▸ EXERCISE PROMPT:
Reproduce verbatim the lines of the material from the one containing "name author: (Torr.) Feuillet & Halse" through the one containing "locality: The Gulf States. Weatherford.", including both of those lines.

▸ SUPPLIED ENTRIES:

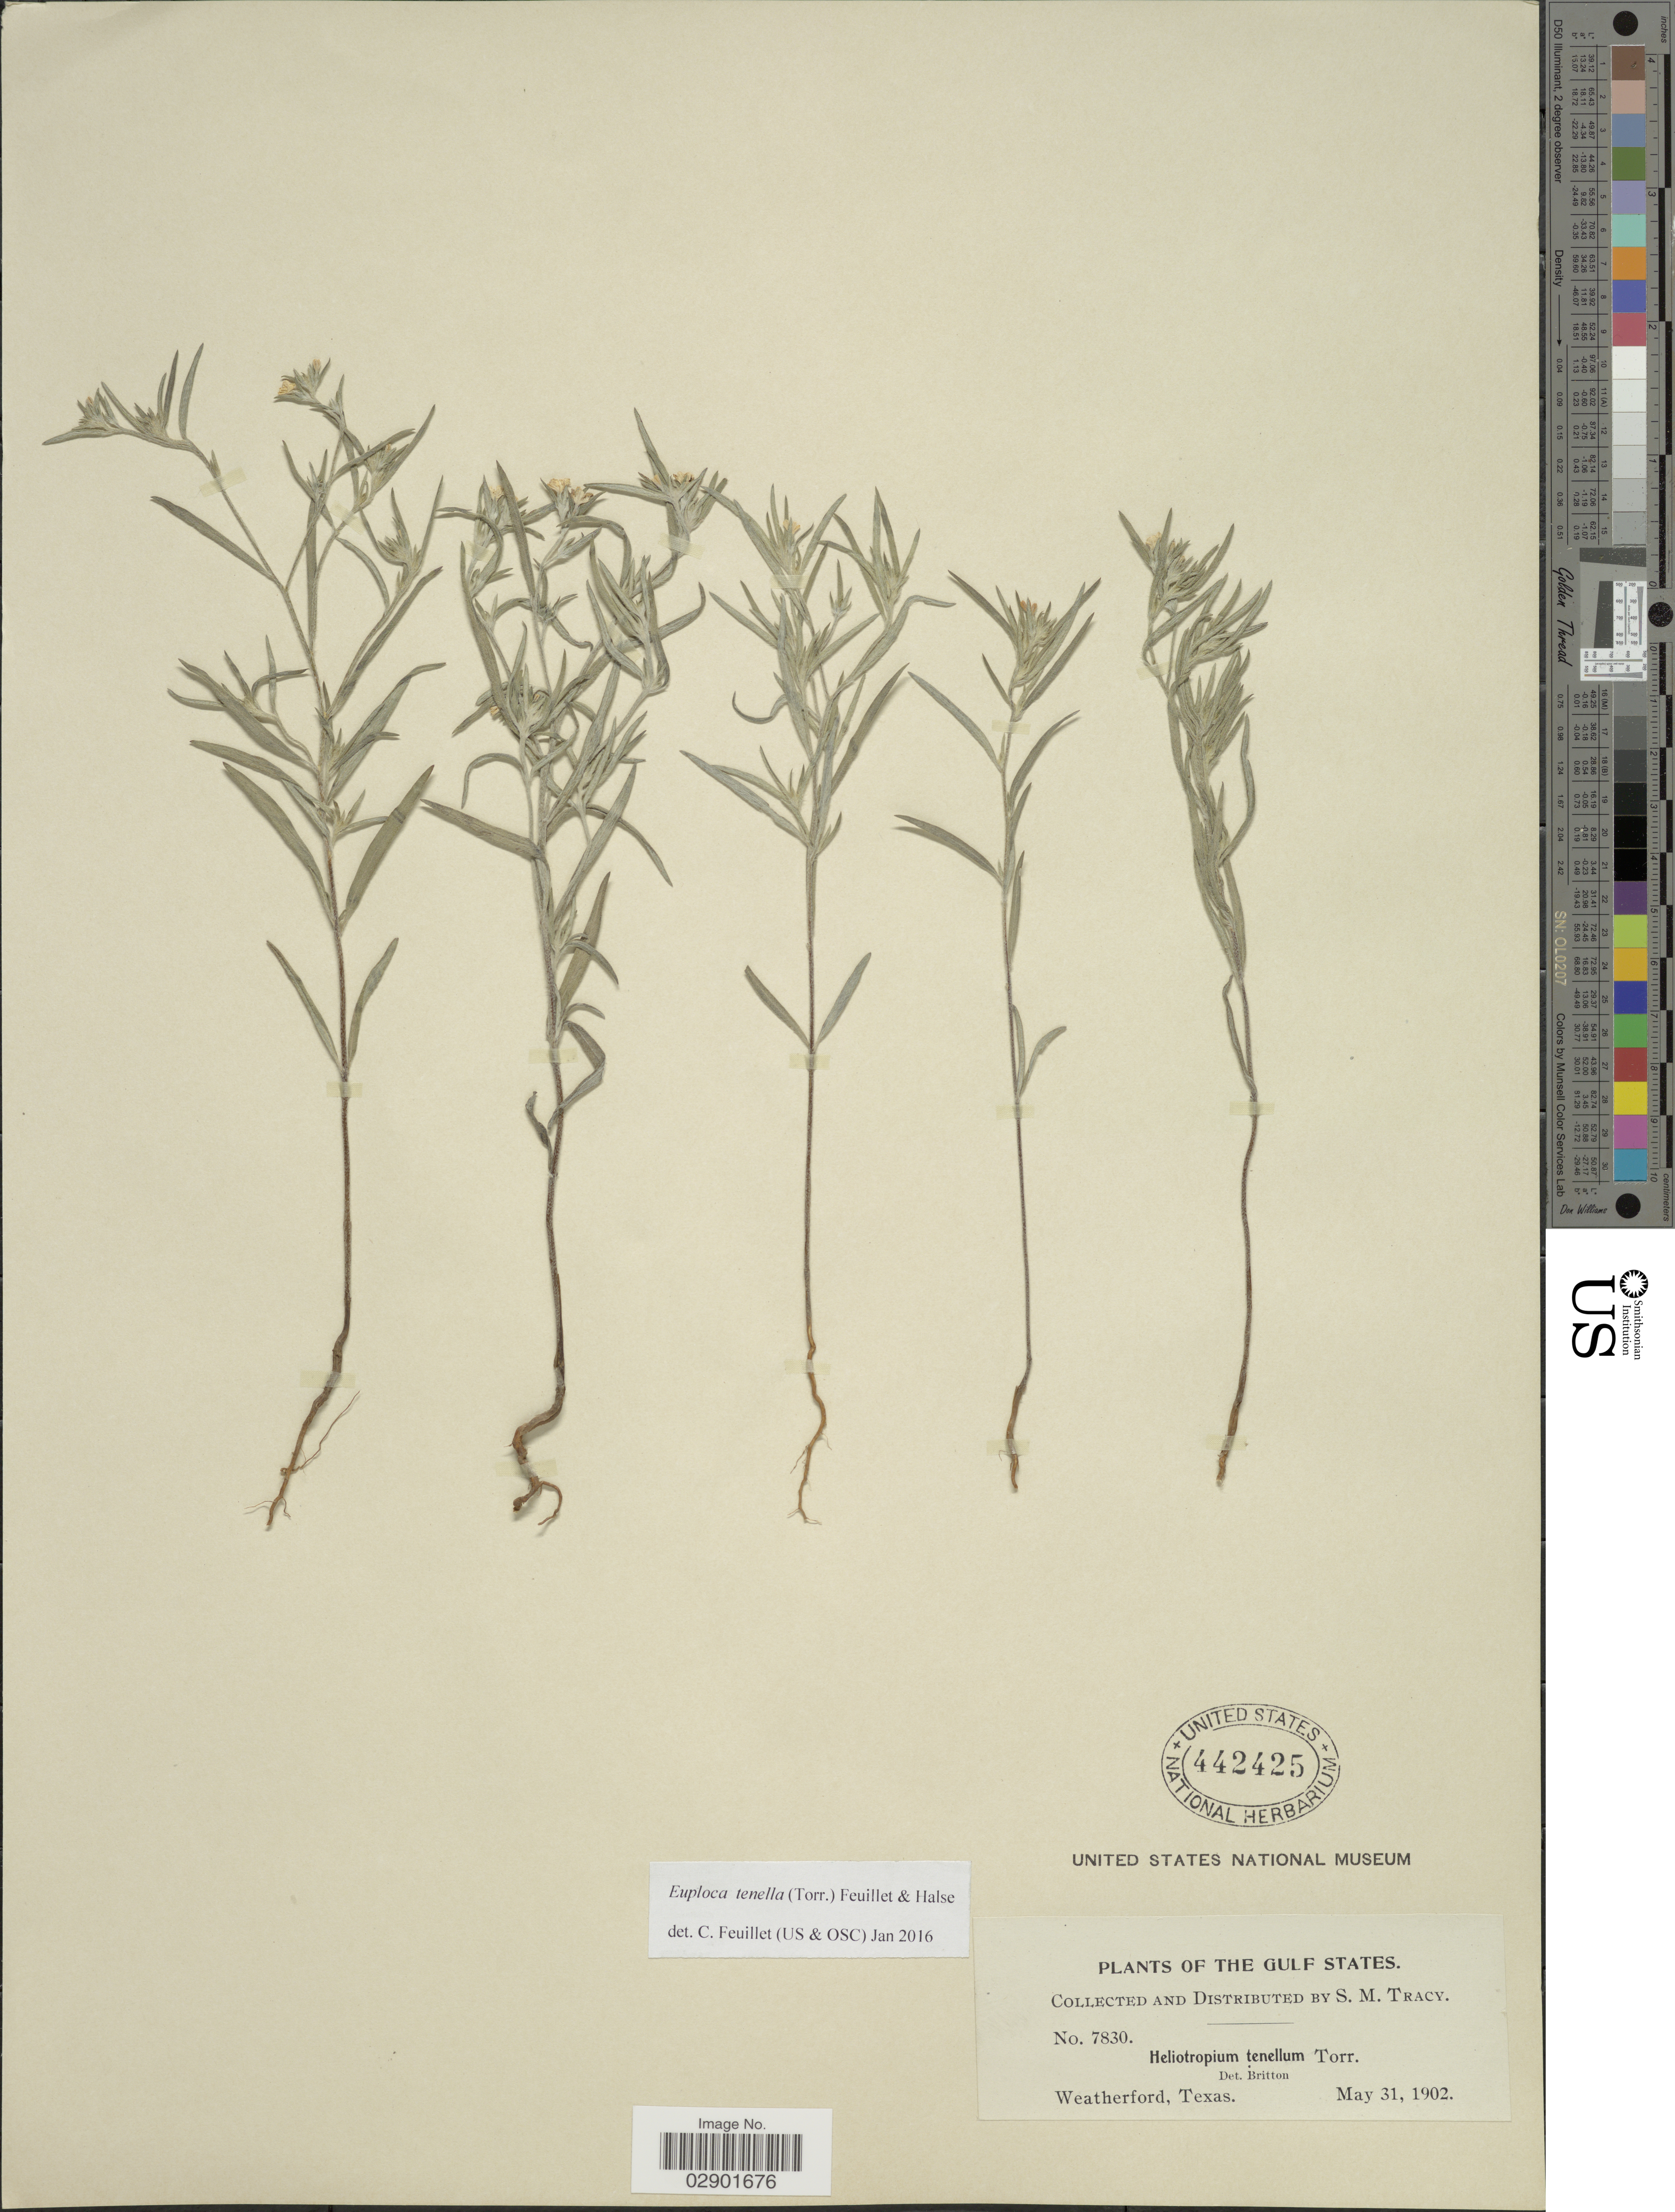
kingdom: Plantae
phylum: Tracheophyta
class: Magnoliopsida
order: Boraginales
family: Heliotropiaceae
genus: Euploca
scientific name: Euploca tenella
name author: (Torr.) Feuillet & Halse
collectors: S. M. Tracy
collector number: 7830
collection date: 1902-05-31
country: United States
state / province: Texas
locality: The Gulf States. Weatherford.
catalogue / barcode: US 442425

==

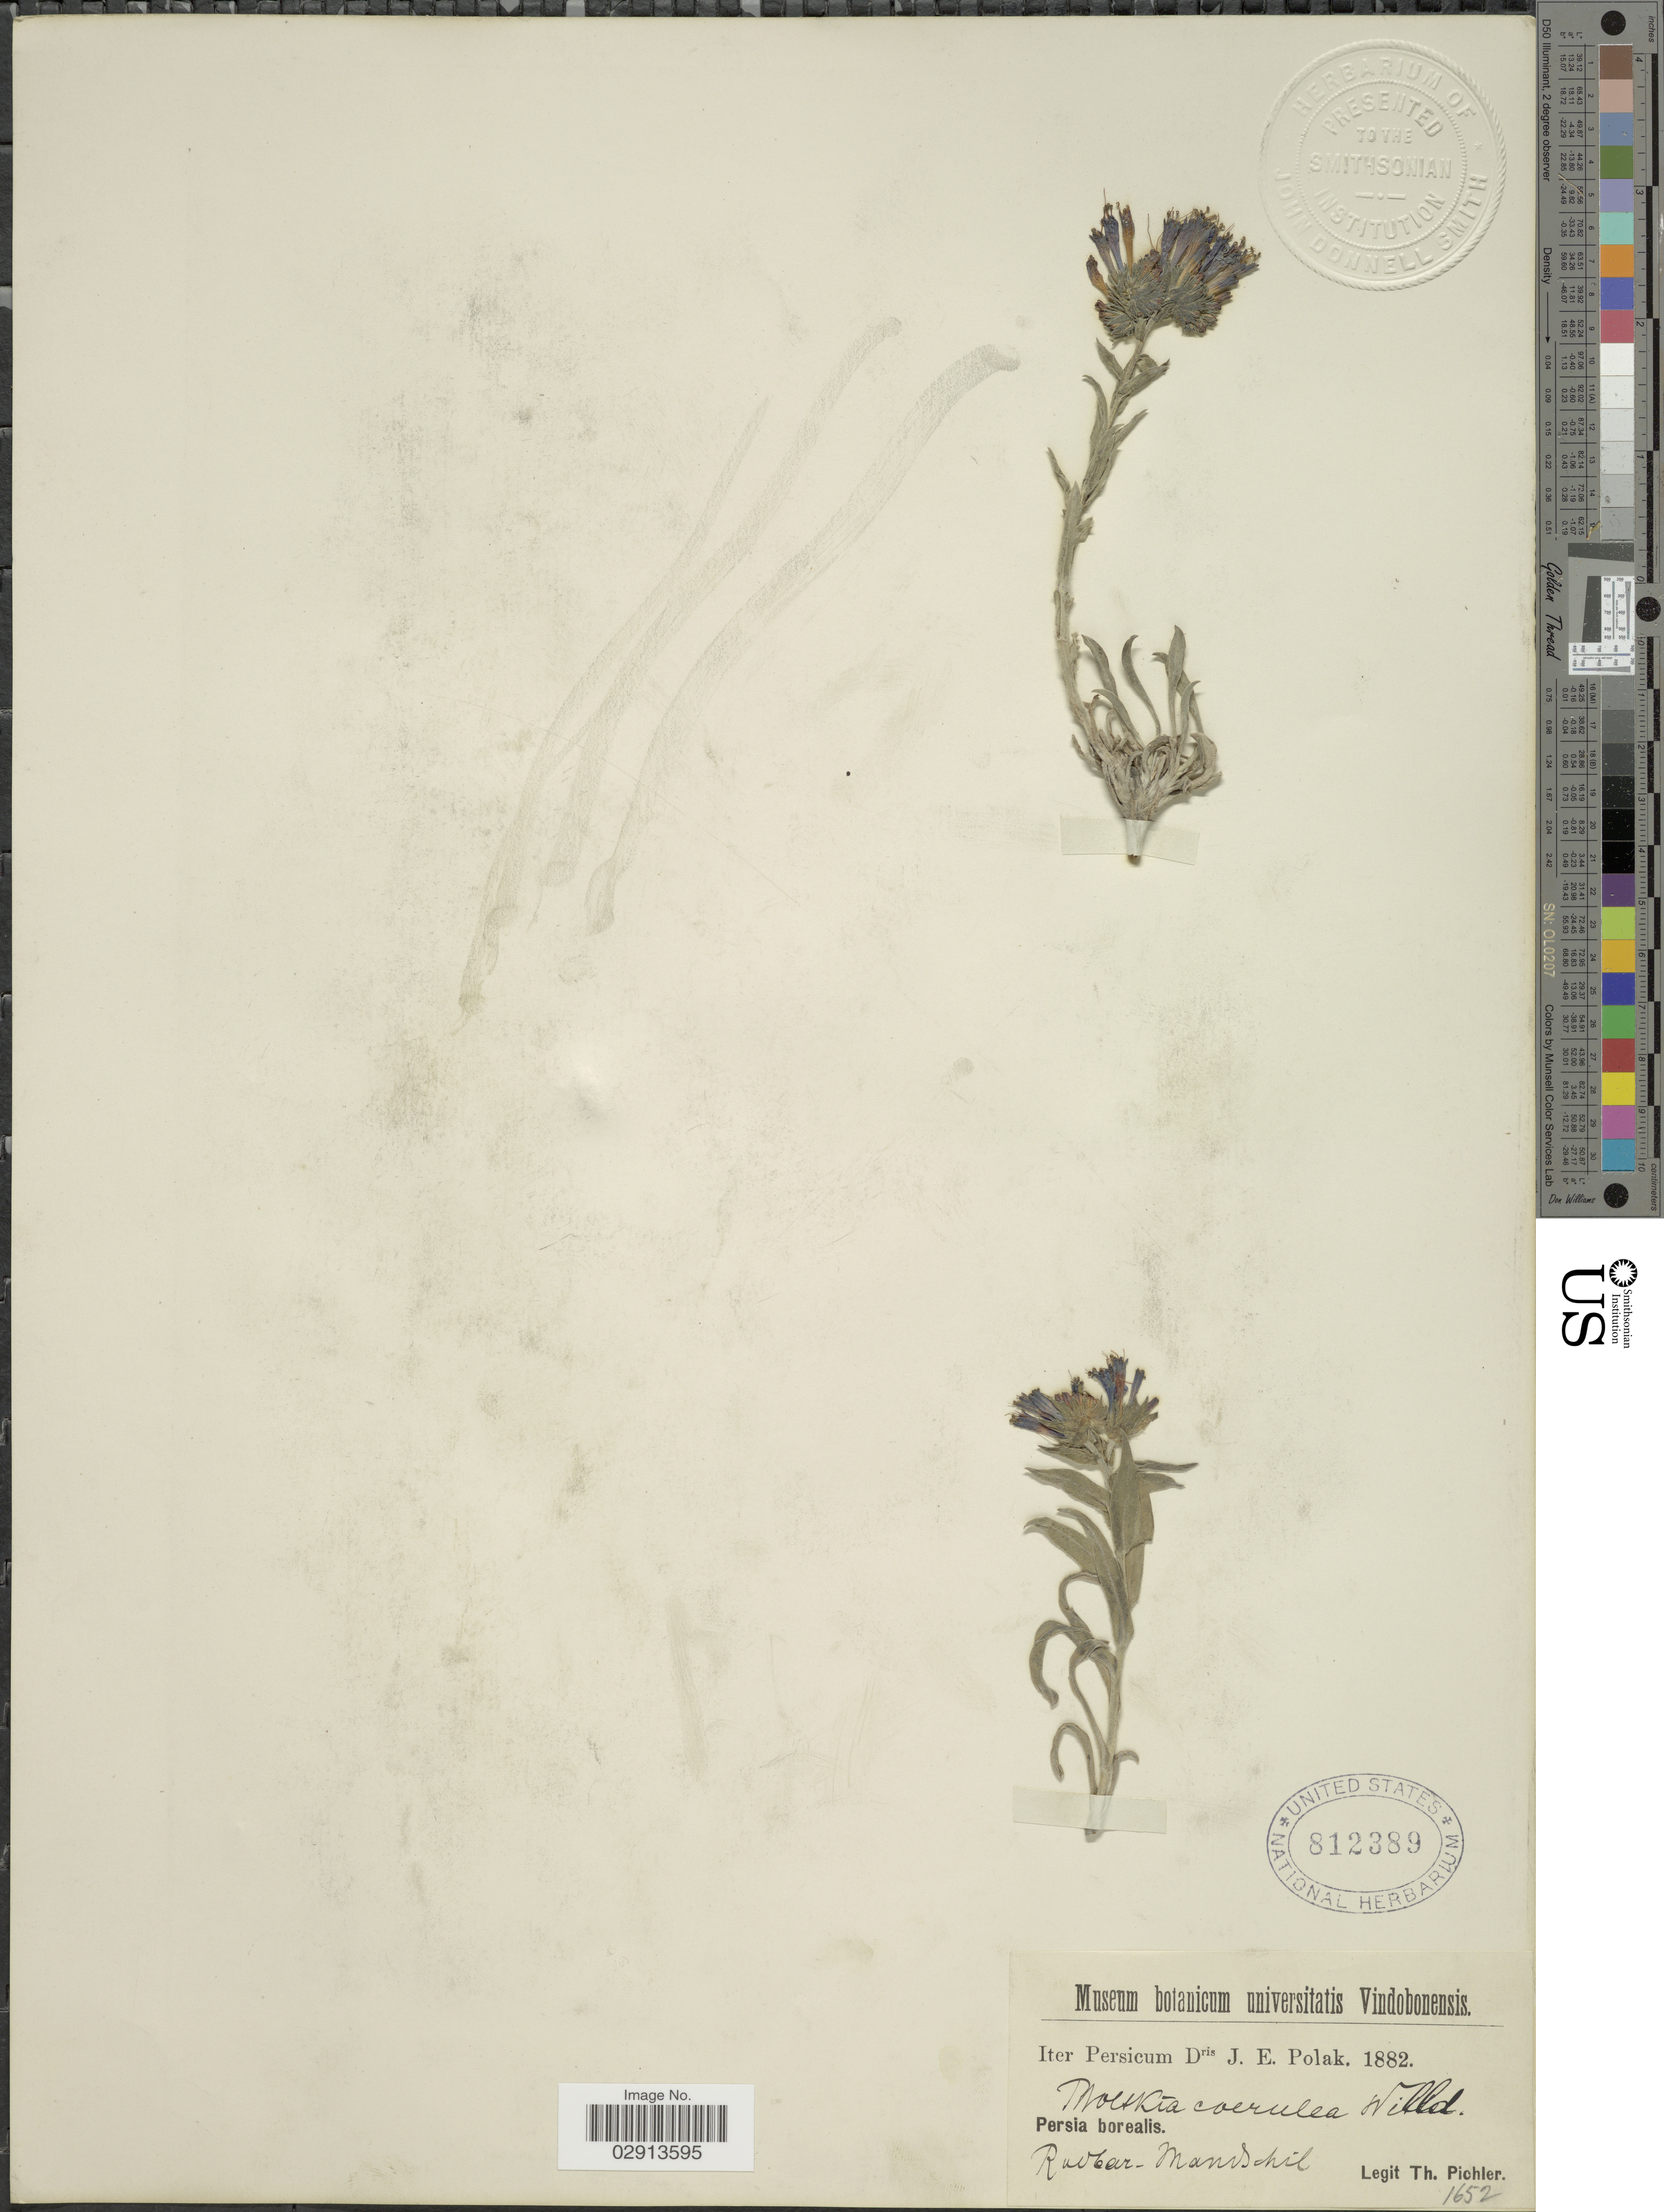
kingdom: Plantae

▸ RESULT:
name author: (Torr.) Feuillet & Halse
collectors: S. M. Tracy
collector number: 7830
collection date: 1902-05-31
country: United States
state / province: Texas
locality: The Gulf States. Weatherford.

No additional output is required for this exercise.